Discussion Questions for Book Talk

West End Library

Discussion Questions for Book Talk

human stain
Please join us for the scheduled talk on Philip Roth’s The Human Stain to be held Wednesday, June 2, at 6:30 p.m. in the small meeting room on the 2nd floor. The talk is last in the series on the theme of life and strife in literature, sponsored by the West End Library Friends. The presenter is Ori Z. Soltes, resident scholar in theology and fine arts at Georgetown University.  Discussion questions are as follows:

1 How does our theme—life and strife—engage the matter of self as the latter intersects that of family and community?

2 What is the relationship between history and personal memory in the shaping of this story?

3 What is the relationship between fact and truth as this story plays out?

4 What is the role of knowledge in the novel—what kinds of knowledge are being juggled here, both generally and at specific moments?

5 How does the obvious theme of identity intersect the issue of research, scholarship and university life?
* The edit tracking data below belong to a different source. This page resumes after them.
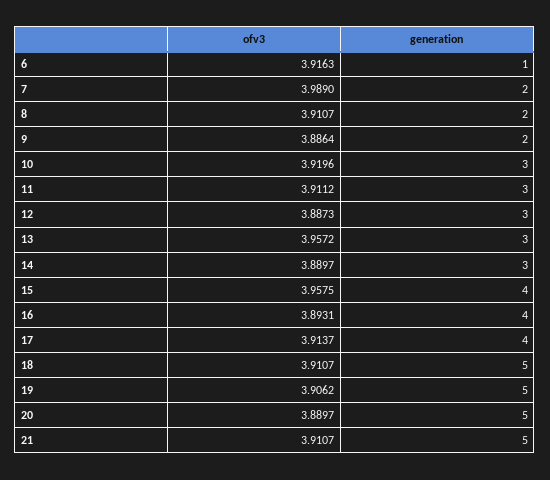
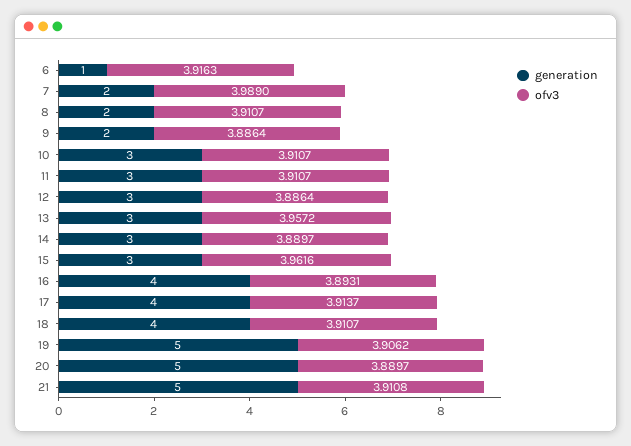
ofv3, 10: 3.9196 -> 3.9107
ofv3, 11: 3.9112 -> 3.9107
ofv3, 12: 3.8873 -> 3.8864
ofv3, 15: 3.9575 -> 3.9616
generation, 15: 4 -> 3
generation, 18: 5 -> 4
ofv3, 21: 3.9107 -> 3.9108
6 What is the relationship between the university world and the world at large with respect to socio-economic and cultural issues—and how do these issues, laid out in this novel, compare with the same issues as they were addressed by DH Lawrence in Women in Love?
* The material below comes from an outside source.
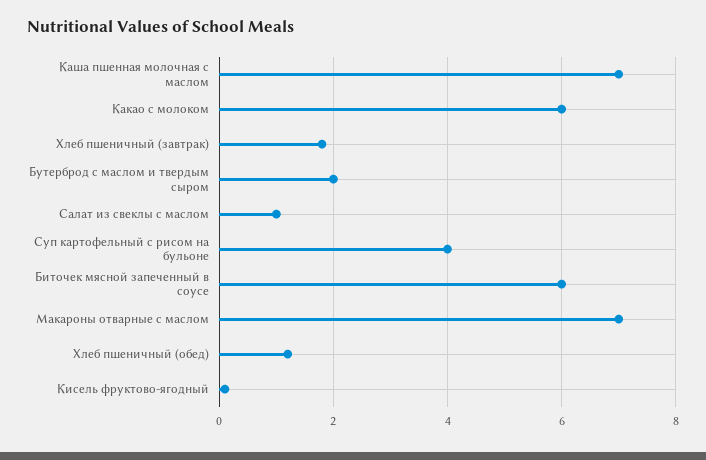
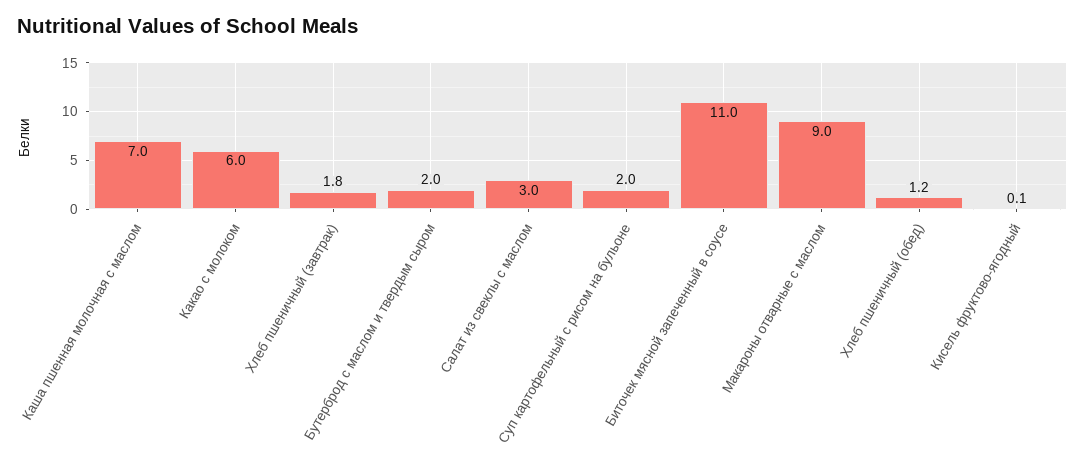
Салат из свеклы с маслом: 1 -> 3
Суп картофельный с рисом на бульоне: 4 -> 2
Биточек мясной запеченный в соусе: 6 -> 11
Макароны отварные с маслом: 7 -> 9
7 How does Roth play among the issues of race, religion and culture in this novel and how do these issues intersect the matter of love and strife?
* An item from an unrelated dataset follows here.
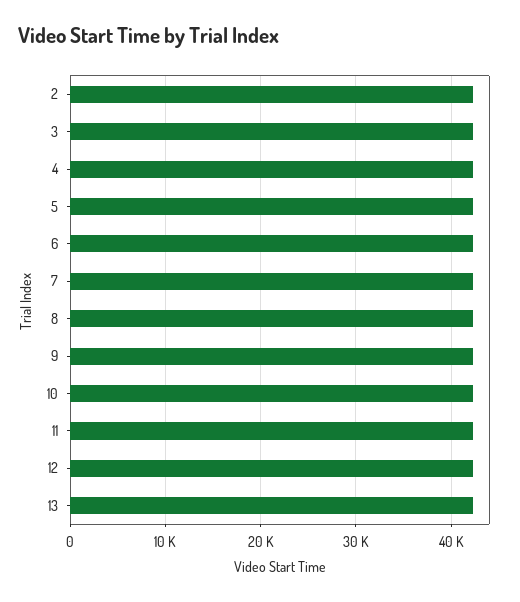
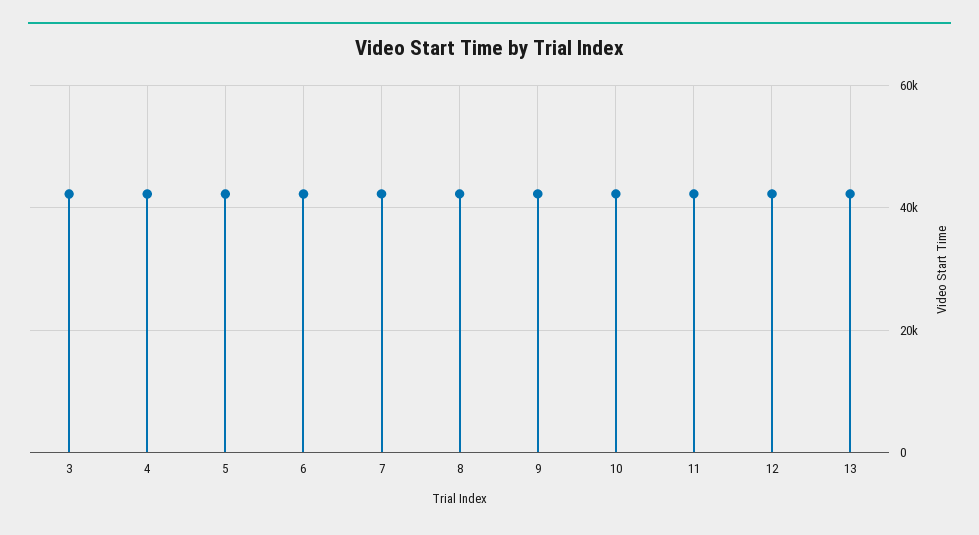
2: 42000 -> none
8 How does Roth engage with a sense of irony the specifics of Black-Jewish relations within the larger picture of diverse racial, ethnic, religious, general and other group-to-group relations—and the matter of love and strife—in American history?

9 How does the role of the author as a character in the novel compare to that role in Elie Wiesel’s
Day (aka The Accident)?

10 How does Coleman compare as a “hero” with Achilles in The Iliad or Rodrigue in The Cid? What do they all have in common and how do they differ, both in terms of who they are and in terms of the role they are intended to play for their audiences?